--- WHAT THE TASK ASKS ---
Reproduce the lines below word for word, leaving out the pictures.

:: DATA LISTING

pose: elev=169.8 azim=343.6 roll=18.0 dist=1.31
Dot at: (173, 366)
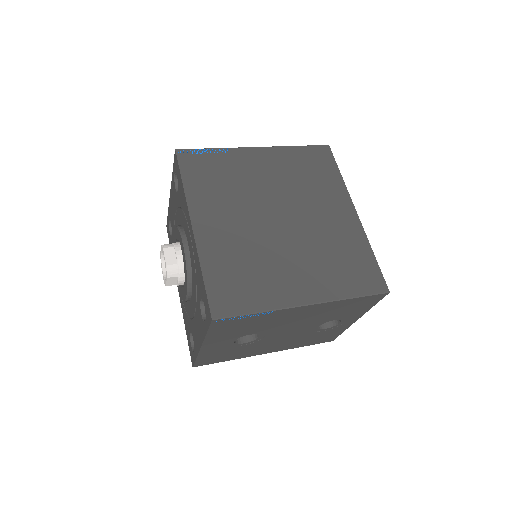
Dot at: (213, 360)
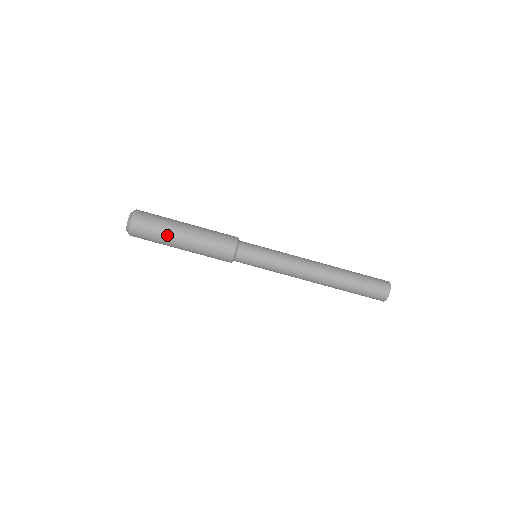
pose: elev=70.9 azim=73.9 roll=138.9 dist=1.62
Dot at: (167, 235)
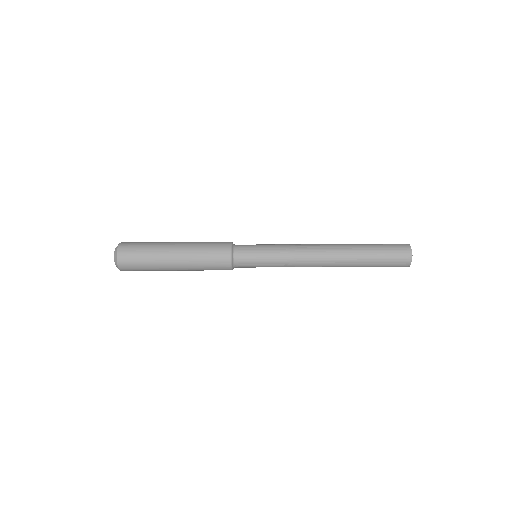
Dot at: (158, 269)
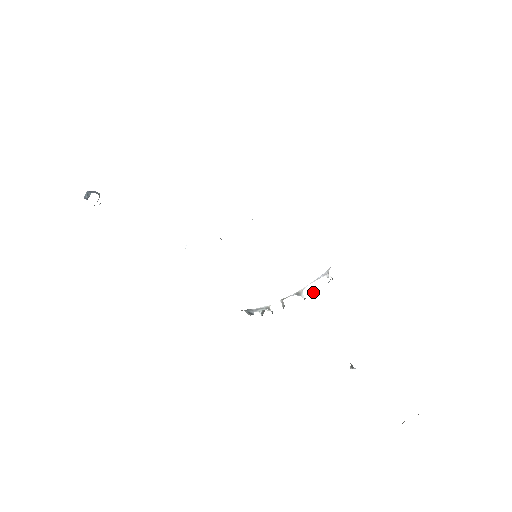
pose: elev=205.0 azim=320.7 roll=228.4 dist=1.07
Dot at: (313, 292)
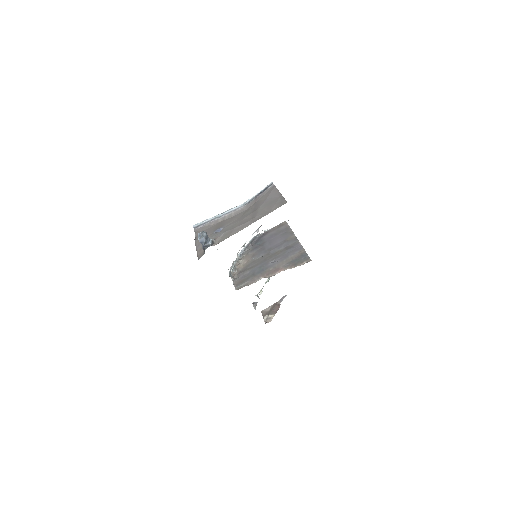
Dot at: (250, 245)
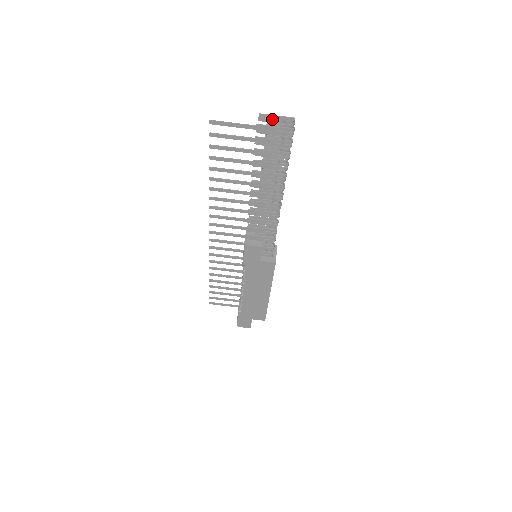
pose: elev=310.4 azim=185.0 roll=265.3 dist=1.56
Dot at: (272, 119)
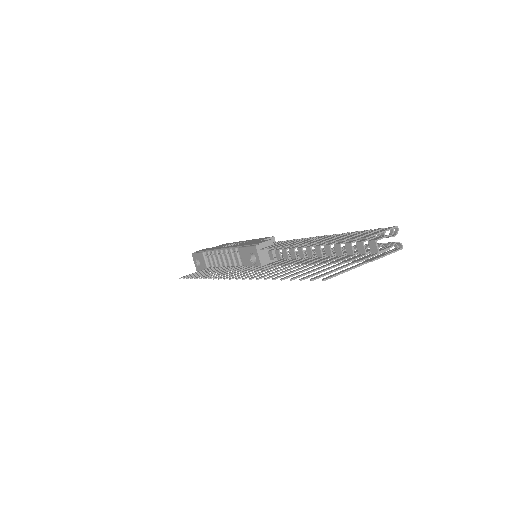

::::

--- REPLY ---
pose: elev=169.8 azim=343.6 roll=18.0 dist=1.31
Dot at: (173, 366)
Dot at: (213, 360)
pose: elev=70.9 azim=73.9 roll=138.9 dist=1.62
Dot at: (167, 235)
Dot at: (158, 269)
pose: elev=205.0 azim=320.7 roll=228.4 dist=1.07
Dot at: (313, 292)
Dot at: (250, 245)
pose: elev=310.4 azim=185.0 roll=265.3 dist=1.56
Dot at: (272, 119)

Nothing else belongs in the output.